How to complete this task:
Find the line with "Coed | 1:52:53.010 |" in the entries below, then reproduce it and every line after it down to and including the line with "Pledge of Allegiance and opening prayer", exactly.

Records from a collection:
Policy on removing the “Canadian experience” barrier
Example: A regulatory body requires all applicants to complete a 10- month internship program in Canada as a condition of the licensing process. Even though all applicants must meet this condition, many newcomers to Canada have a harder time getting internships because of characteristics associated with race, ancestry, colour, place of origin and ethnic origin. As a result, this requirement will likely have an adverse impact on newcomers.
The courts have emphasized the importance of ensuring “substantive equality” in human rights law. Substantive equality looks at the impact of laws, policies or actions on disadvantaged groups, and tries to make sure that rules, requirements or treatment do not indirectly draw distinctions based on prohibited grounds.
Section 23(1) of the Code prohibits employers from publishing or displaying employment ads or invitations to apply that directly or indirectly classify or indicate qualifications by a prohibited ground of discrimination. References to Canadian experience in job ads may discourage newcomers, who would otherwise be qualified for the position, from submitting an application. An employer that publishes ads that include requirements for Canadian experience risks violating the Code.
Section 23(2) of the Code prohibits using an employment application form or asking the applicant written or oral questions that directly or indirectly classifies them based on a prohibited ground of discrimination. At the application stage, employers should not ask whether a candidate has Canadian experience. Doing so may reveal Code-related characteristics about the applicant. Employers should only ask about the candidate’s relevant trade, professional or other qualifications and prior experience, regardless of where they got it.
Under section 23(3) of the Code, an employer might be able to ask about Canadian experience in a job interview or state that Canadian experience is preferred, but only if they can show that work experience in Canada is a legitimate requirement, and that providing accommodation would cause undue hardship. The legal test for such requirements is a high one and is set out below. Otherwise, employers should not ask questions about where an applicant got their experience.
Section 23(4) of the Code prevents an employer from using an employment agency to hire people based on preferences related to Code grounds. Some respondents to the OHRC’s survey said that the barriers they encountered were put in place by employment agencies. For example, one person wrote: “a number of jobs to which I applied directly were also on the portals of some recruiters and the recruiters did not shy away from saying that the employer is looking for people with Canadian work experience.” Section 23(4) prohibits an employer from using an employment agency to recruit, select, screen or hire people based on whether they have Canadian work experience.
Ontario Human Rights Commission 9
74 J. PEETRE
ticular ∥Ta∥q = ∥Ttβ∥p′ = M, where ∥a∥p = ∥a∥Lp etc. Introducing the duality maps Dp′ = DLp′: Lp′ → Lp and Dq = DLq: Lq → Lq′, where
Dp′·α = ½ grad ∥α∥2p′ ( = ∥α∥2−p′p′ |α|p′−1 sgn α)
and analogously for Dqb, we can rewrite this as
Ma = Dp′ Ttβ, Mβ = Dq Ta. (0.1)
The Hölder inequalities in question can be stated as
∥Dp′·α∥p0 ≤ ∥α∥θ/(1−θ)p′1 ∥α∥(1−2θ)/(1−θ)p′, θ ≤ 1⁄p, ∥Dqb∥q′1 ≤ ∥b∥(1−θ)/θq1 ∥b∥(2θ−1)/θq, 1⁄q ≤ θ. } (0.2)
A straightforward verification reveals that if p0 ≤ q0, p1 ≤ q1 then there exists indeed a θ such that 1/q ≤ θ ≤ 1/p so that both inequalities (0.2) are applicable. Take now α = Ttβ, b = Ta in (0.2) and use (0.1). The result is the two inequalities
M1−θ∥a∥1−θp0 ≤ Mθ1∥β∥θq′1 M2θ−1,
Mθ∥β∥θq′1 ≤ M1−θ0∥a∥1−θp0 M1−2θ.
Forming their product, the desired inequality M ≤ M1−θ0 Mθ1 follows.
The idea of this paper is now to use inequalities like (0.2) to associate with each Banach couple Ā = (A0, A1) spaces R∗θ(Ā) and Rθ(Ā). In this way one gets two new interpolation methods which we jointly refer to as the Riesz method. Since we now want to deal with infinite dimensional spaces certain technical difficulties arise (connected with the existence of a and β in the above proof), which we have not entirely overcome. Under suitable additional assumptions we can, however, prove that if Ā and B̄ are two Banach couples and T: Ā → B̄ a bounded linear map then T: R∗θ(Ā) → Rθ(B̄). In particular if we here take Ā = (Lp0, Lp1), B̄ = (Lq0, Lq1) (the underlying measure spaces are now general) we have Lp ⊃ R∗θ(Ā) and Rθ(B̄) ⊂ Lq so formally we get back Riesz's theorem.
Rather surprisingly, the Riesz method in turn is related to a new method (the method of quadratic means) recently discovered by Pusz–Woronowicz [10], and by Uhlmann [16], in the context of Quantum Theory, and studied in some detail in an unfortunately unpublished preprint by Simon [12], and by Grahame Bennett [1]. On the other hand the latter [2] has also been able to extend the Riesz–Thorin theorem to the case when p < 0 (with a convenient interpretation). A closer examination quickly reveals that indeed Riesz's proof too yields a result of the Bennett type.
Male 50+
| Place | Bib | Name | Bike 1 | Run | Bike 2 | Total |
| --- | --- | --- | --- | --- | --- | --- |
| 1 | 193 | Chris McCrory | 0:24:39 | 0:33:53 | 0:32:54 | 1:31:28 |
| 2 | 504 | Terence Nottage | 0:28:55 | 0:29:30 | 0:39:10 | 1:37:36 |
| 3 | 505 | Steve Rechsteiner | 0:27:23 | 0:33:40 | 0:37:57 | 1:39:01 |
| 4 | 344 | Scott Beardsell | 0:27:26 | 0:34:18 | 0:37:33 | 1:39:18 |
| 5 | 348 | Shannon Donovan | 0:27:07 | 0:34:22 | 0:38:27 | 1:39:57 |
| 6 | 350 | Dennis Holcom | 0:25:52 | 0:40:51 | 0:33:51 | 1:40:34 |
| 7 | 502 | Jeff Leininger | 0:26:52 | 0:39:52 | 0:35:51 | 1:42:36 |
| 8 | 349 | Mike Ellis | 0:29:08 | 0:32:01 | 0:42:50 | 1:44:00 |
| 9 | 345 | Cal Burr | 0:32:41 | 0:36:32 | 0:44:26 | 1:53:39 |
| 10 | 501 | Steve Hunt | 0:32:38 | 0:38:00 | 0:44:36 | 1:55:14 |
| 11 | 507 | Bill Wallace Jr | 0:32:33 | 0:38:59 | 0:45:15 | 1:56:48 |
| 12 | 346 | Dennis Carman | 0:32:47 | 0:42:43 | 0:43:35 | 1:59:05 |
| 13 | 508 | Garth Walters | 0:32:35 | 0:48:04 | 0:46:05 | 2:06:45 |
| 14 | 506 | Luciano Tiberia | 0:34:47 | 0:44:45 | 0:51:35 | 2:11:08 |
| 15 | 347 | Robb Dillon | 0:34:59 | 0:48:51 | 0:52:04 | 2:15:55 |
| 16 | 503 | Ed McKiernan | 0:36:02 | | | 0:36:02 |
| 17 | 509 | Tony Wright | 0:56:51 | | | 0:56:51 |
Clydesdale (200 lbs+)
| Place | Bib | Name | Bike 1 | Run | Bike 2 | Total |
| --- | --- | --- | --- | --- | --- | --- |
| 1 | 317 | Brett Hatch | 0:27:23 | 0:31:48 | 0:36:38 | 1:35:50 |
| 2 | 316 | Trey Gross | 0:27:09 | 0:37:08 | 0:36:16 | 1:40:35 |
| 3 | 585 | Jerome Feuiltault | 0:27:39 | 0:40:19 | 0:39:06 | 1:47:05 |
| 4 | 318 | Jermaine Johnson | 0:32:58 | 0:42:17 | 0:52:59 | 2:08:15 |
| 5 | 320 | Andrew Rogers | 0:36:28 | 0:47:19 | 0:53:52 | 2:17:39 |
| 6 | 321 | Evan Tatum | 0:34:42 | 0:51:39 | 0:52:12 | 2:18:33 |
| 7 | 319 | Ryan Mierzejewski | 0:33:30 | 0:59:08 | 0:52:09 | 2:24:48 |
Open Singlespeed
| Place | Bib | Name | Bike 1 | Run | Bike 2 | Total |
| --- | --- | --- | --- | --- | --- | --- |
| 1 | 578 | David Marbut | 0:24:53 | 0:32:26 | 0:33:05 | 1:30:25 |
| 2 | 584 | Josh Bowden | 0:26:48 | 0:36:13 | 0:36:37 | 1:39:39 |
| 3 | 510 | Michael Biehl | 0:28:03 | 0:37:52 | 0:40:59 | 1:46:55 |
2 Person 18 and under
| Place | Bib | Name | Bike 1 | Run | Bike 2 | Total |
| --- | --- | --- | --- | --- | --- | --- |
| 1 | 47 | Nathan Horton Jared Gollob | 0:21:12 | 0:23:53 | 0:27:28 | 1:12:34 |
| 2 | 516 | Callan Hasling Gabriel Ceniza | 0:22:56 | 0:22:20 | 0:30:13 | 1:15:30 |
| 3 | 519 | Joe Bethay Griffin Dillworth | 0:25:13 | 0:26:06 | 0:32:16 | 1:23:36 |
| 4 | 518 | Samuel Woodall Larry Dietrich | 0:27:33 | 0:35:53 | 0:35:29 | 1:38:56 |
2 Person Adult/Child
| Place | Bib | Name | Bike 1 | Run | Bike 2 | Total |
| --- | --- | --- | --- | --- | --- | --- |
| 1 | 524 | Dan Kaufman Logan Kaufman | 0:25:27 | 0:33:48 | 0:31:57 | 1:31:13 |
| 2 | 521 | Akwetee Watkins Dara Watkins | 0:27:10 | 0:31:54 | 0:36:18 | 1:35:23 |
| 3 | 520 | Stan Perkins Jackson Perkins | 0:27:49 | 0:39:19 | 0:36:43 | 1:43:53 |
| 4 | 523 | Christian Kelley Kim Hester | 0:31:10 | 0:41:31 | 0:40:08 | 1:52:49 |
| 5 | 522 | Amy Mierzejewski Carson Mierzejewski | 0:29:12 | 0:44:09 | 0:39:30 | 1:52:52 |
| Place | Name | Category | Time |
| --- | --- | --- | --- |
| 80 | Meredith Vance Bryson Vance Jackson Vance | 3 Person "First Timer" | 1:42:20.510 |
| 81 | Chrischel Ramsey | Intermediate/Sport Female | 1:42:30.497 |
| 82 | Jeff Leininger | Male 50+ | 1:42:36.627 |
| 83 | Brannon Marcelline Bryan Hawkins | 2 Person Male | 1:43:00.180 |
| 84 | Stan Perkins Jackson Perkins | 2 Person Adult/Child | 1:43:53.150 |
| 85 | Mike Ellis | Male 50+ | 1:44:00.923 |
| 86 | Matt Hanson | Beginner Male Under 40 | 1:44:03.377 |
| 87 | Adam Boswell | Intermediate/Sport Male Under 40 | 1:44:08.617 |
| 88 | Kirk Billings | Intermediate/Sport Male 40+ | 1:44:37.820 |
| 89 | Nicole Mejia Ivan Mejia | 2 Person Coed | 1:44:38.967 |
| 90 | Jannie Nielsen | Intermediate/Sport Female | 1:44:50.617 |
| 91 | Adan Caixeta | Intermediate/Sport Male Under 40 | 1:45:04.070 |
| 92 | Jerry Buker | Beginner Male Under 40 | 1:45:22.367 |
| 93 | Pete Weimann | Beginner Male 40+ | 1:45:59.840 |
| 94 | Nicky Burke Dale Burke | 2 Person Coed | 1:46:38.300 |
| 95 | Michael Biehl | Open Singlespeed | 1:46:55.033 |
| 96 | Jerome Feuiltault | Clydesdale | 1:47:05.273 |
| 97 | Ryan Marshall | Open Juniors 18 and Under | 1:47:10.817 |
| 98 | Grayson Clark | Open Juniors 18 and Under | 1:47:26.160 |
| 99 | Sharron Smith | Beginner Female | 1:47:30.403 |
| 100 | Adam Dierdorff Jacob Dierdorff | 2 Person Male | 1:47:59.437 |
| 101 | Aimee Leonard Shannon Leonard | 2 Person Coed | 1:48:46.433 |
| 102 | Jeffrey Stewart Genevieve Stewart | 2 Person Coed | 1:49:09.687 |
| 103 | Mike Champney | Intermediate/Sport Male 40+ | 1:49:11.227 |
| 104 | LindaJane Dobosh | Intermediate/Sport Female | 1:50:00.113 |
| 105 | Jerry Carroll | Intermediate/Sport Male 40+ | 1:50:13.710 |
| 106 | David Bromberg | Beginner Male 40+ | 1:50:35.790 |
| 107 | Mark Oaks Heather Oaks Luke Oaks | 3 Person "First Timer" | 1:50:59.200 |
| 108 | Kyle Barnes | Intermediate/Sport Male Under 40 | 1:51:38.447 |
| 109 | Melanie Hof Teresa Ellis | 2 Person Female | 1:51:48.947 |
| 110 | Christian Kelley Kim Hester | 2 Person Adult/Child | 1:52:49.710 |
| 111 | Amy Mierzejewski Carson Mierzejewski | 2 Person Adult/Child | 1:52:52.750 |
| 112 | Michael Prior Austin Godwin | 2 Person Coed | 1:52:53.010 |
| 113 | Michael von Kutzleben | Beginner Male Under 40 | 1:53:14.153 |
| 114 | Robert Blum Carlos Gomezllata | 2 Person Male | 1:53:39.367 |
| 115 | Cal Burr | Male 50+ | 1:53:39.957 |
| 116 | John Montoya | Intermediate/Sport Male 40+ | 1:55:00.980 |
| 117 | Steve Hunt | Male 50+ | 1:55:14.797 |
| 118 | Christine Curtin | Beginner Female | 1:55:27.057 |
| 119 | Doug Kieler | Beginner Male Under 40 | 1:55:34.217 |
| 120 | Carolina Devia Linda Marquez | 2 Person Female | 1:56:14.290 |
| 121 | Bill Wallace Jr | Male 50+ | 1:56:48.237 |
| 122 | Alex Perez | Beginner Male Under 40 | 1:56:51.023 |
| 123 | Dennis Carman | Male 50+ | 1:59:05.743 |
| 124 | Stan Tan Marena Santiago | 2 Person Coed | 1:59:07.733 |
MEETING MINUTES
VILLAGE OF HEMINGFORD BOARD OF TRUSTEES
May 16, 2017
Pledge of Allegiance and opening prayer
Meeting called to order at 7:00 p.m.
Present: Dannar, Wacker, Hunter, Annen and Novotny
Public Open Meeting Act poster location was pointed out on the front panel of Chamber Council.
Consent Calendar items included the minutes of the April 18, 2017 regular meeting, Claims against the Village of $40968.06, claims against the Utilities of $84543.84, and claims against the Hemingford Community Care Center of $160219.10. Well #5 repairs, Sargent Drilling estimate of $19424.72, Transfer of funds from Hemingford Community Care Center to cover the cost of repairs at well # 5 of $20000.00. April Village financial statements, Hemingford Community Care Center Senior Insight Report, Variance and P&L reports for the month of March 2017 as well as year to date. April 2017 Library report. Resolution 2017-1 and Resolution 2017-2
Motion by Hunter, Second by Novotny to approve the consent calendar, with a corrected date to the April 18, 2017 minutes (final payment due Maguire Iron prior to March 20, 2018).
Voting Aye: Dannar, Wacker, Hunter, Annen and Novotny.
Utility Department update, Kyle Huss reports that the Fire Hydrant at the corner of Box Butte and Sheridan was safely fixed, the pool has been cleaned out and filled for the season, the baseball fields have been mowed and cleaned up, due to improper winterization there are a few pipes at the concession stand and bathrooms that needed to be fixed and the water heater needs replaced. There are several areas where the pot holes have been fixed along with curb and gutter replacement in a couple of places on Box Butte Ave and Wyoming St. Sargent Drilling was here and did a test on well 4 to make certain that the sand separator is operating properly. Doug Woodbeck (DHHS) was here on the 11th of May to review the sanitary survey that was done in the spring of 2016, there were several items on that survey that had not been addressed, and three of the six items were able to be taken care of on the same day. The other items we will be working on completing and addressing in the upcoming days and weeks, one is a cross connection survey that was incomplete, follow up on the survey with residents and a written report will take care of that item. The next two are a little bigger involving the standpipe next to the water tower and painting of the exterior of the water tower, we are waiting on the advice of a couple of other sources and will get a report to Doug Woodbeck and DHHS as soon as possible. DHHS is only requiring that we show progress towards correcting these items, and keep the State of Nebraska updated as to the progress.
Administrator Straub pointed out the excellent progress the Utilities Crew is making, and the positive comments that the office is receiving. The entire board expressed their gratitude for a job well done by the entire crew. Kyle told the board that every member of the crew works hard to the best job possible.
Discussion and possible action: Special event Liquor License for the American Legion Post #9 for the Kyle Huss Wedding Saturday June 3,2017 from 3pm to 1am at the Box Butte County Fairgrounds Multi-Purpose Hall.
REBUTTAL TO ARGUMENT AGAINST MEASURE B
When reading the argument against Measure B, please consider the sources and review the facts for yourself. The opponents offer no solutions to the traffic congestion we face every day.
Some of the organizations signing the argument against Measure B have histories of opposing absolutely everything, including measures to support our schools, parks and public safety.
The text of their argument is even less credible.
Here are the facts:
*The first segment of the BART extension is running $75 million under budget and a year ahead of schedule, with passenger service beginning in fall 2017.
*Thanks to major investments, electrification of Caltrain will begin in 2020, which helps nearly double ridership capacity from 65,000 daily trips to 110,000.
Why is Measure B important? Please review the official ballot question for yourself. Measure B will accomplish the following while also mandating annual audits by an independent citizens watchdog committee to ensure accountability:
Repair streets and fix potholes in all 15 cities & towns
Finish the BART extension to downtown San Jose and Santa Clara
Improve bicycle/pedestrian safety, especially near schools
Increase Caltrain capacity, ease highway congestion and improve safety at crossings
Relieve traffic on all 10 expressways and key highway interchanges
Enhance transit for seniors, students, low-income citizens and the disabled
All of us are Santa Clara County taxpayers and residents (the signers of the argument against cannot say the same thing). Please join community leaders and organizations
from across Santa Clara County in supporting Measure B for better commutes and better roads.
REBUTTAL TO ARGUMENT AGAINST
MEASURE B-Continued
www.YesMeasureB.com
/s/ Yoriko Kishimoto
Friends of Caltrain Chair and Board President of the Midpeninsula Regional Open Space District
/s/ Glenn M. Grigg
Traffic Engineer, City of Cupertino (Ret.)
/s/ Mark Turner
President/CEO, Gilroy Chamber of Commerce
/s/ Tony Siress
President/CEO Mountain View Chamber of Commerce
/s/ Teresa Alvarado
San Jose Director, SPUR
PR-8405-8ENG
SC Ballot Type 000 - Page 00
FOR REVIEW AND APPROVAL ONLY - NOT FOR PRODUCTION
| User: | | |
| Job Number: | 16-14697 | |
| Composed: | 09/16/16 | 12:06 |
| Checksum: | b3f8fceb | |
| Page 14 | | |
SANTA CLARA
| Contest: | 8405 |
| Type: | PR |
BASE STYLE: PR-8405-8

Response to the task:
| 112 | Michael Prior Austin Godwin | 2 Person Coed | 1:52:53.010 |
| 113 | Michael von Kutzleben | Beginner Male Under 40 | 1:53:14.153 |
| 114 | Robert Blum Carlos Gomezllata | 2 Person Male | 1:53:39.367 |
| 115 | Cal Burr | Male 50+ | 1:53:39.957 |
| 116 | John Montoya | Intermediate/Sport Male 40+ | 1:55:00.980 |
| 117 | Steve Hunt | Male 50+ | 1:55:14.797 |
| 118 | Christine Curtin | Beginner Female | 1:55:27.057 |
| 119 | Doug Kieler | Beginner Male Under 40 | 1:55:34.217 |
| 120 | Carolina Devia Linda Marquez | 2 Person Female | 1:56:14.290 |
| 121 | Bill Wallace Jr | Male 50+ | 1:56:48.237 |
| 122 | Alex Perez | Beginner Male Under 40 | 1:56:51.023 |
| 123 | Dennis Carman | Male 50+ | 1:59:05.743 |
| 124 | Stan Tan Marena Santiago | 2 Person Coed | 1:59:07.733 |
MEETING MINUTES
VILLAGE OF HEMINGFORD BOARD OF TRUSTEES
May 16, 2017
Pledge of Allegiance and opening prayer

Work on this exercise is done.